The initial decision to present No End In Site entirely in the virtual realm came from a need to keep people safe, but it had the added benefit of making the show more accessible. I and the team are all so satisfied to be able to share these works with people all over the world, from homes and schools and on buses and trains.
There is no end in sight, but we are still here, as we always have been.
About the curator: A multi-award-winning American artist and curator of figurative abstraction and portraiture, Charlie’s work has been presented in solo and group exhibitions in the USA and internationally. He paints in his work-live studio in Philadelphia.
In the past five years, Charlie’s work has toured with the Montreal Arts Council throughout Quebec in public and private galleries and been exhibited in spaces throughout Montreal including the Parisian Laundry, Donald Browne Gallery, Lilian Rodriguez Gallery, Joyce Yahouda Gallery, and Gallery B312; as well as at Penn State University, Sanger Gallery, Amos Eno Gallery in New York, Key West FL, and London UK.
Charlie is curating a portion of Vantage Art Projects’ Fourth Quarter Exhibition, which is being presented entirely online in response to the COVID19 pandemic and to accommodate the artists and team members who live with chronic illnesses.
Grants and awards Charlie has received include the Vermont Studio Residency Grant, Helene Couture Award for Excellence in Painting, and the Concordia University Faculty of Fine Arts Fellowship. In 2017, he was a visiting artist lecturer at the Sherwin B. Nuland Institute in Bioethics at Yale University. In 2020, he was awarded an Artist Relief Grant, an initiative organized by the Foundation for Contemporary Arts, United States Artists, and Creative Capital.
He currently manages the production and assembly of haute couture clutch handbags in Ardmore, PA, which are sold through Saks Fifth Avenue, Nordstrom, Net-A-Porter, and other high-end boutiques.

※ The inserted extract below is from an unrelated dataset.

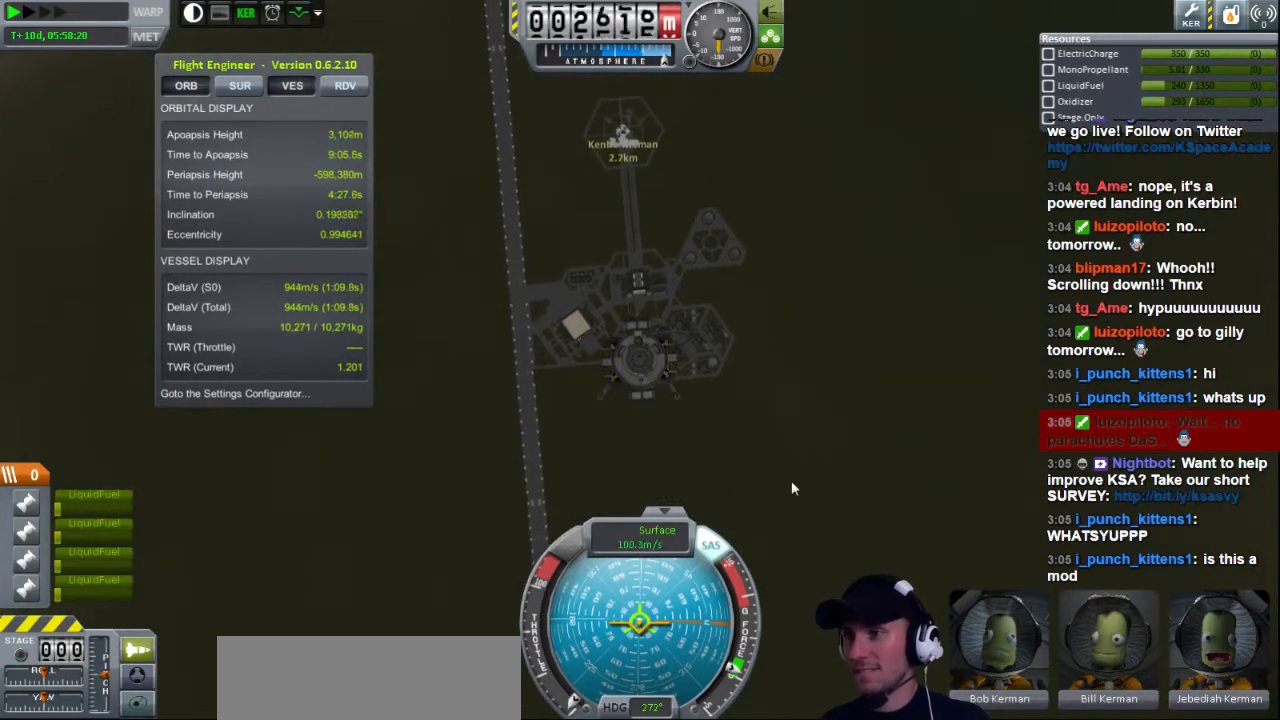
{"keys": ["s"], "events": [[320, "s", "down"]]}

www.charliejmeyers.com @charliejmeyers @curatorwithamigraine
About the writer: Sarah Jansen is an Australian fiction and nonfiction writer. Her work is informed by her fascination with the seemingly limitless ways humans can find to live, and an endless curiosity about how small banalities and macro social and economic structures interact to create our experiences of everyday life.
She has been published in Gravel, Lip, We Matter Media, Writers Bloc, Vibewire.net, in Vignette Press’s Mini Shots series and Sex Mook anthology, Filter magazine, the Zahmoo blog, The Edge, and Musings of an Inappropriate Woman. In 2013, Sarah received a Vermont Studio Center Fellowship to support a four-week residency in Johnson, VT, USA.
From November 2018 to February 2019, she created all content for and published Neuroticarium, a zine exploring everyday psychology. The last three issues are themed: Objects, Memory, Love.
From 2002 to 2017, Sarah worked in fundraising and partnerships and as a board member with arts organisations including the Emerging Writers’ Festival, Freeplay, the Small Press Network, The Edge, Pozible, Brisbane International Film Festival, Straight Out Of Brisbane, This Is Not Art, and Vibewire.
She is from Logan City, Australia, spent 10 years in Brisbane, and has lived in Melbourne since 2011.